Günaydın, mutlu sabahlar, hayırlı Cumalarınız olsun zümrem. Bu mübarek günde Allah dualarınızı kabul etsin, birbirimize de hayır duasında bulunalım, inşallah.
Geldik haftanın son gününe, gerçekten de hafta başında buraya yazdığım gibi, günler su misali akıp geçti. Ben bu yıl ne çabuk yoruluyorum. Her ne kadar itiraf etmek zor gelse de, kendime yakıştıramasam da, 23 Nisan Bayramı, 19 Mayıs Bayramı tatillerini dört gözle bekler oldum.
Birler çok zevkli oldukları kadar da, çok yorucular. Şöyle masa başında oturmalara hasret kaldım. Şimdi yalan olmasın, hiç oturmuyor değilim. Ama oturmamla ayağa fırlamam arası en fazla bir-iki dakika filan oluyor. Gerçek manada, sadece okuma yarışı ya da sınıf defterini yazarken oturuyorum ve ooh diyorum.
Günümüze haftamızın genel bir değerlendirmesini yaparak devam edeceğiz.
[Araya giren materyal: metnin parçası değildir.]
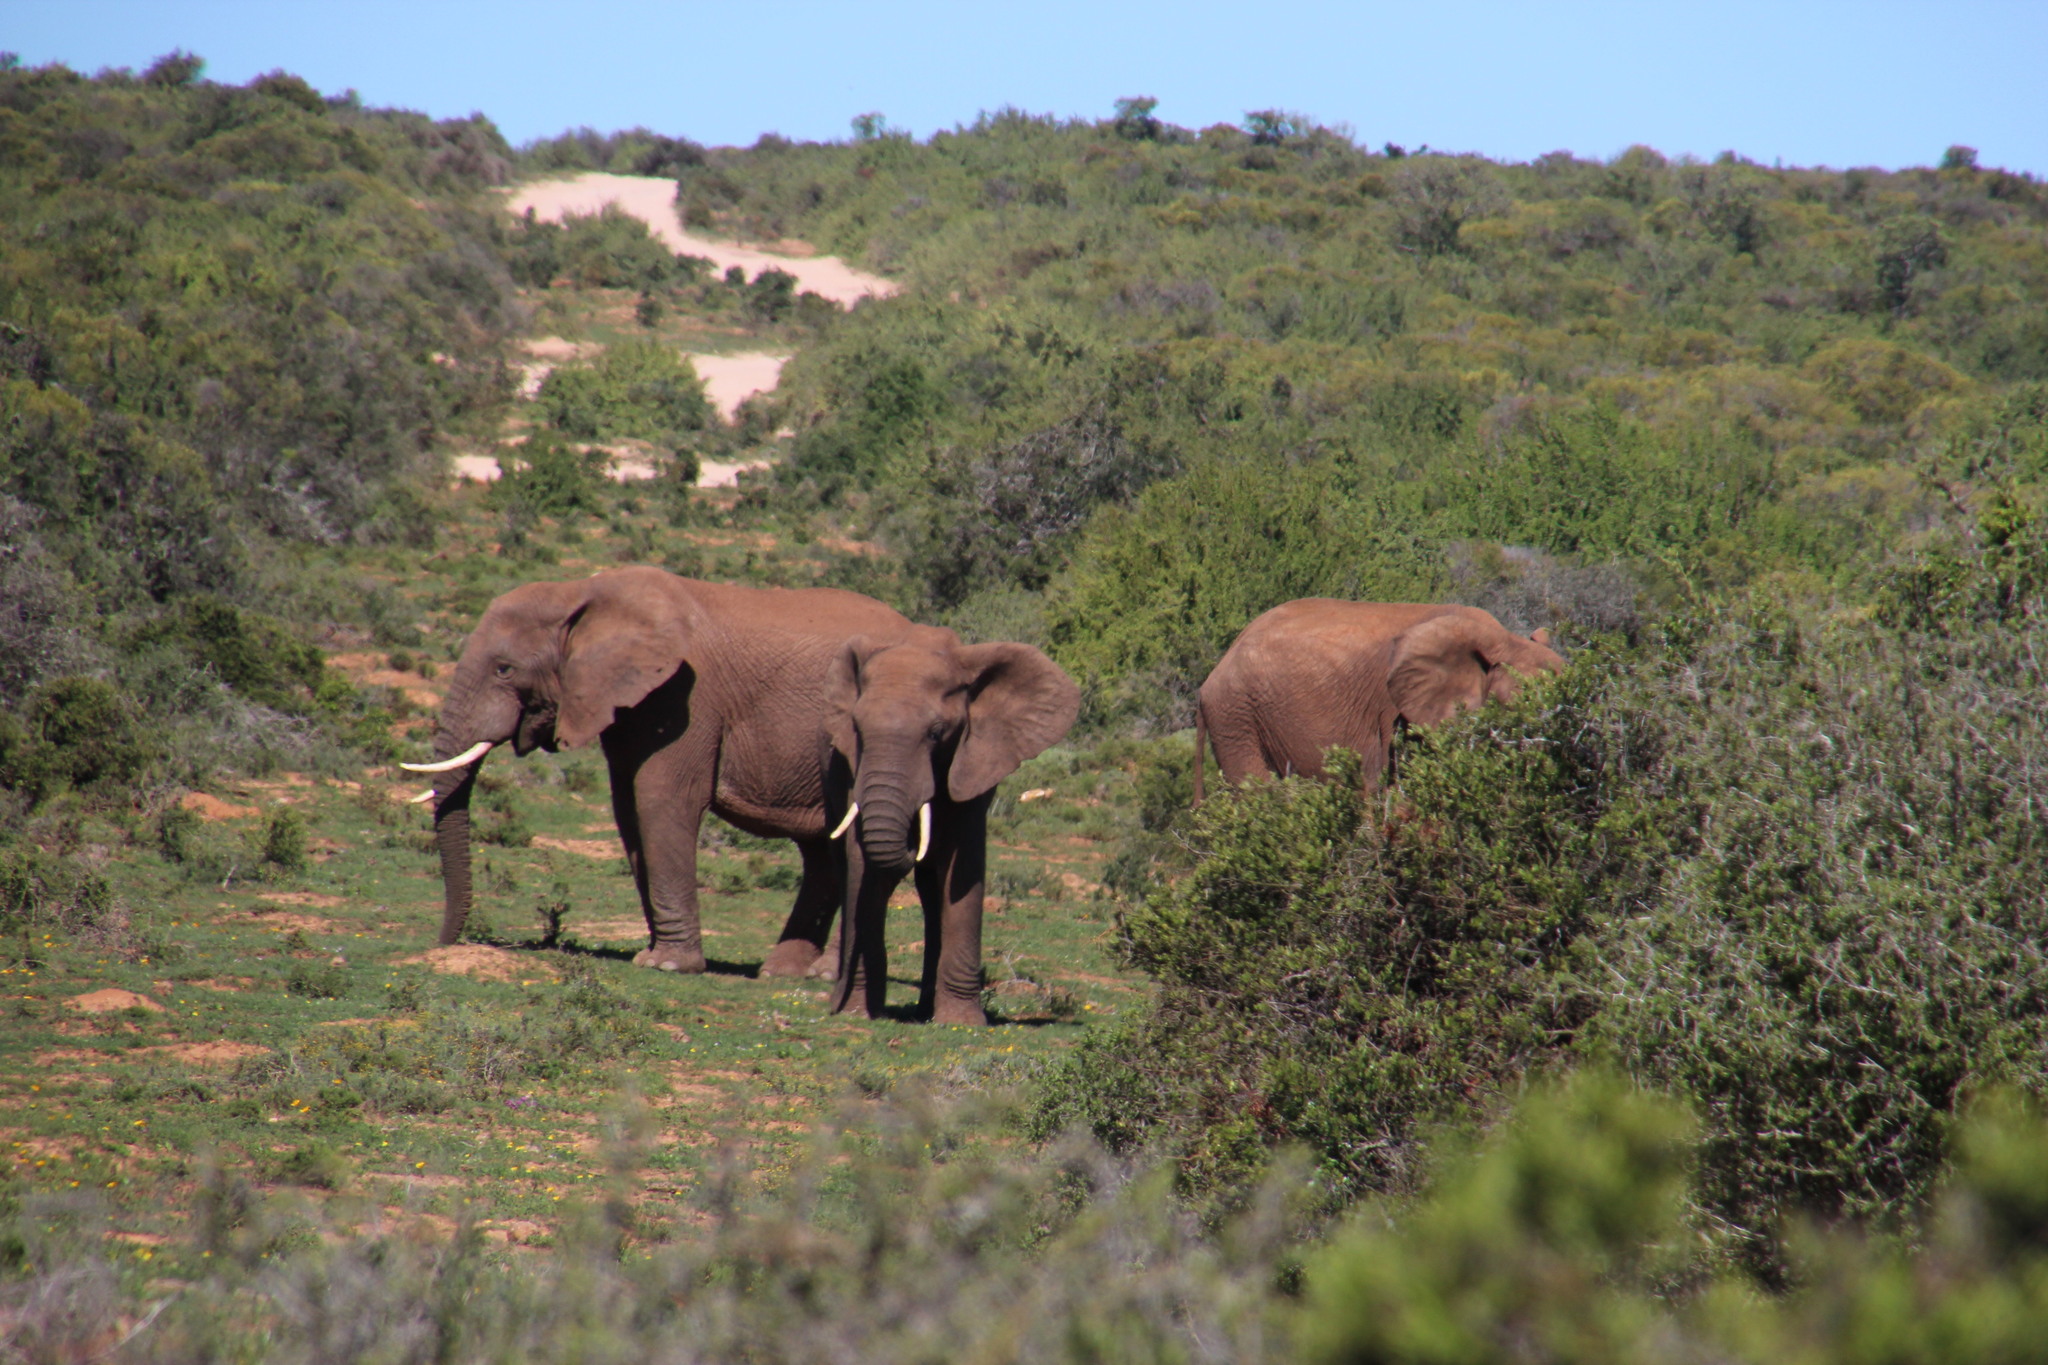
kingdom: Animalia
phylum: Chordata
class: Mammalia
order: Proboscidea
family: Elephantidae
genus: Loxodonta
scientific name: Loxodonta africana
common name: African elephant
En son dün yaptığım okuma yarışında da, kaplumbağa hızında ilerleme var. Ah evde bir okuyuverseler, hiç sorunumuz kalmayacak da, işte o alışkanlığı bir türlü yerleştiremedim. Köyde aileler hayvan-haşat derdinde, çocuklarda "saldım çayıra, Mevlam kayıra" durumundalar. Ne yapalım bende elimden geldiği, gücümün yettiğince uğraşacağım.
Hepimize kolay gelsin.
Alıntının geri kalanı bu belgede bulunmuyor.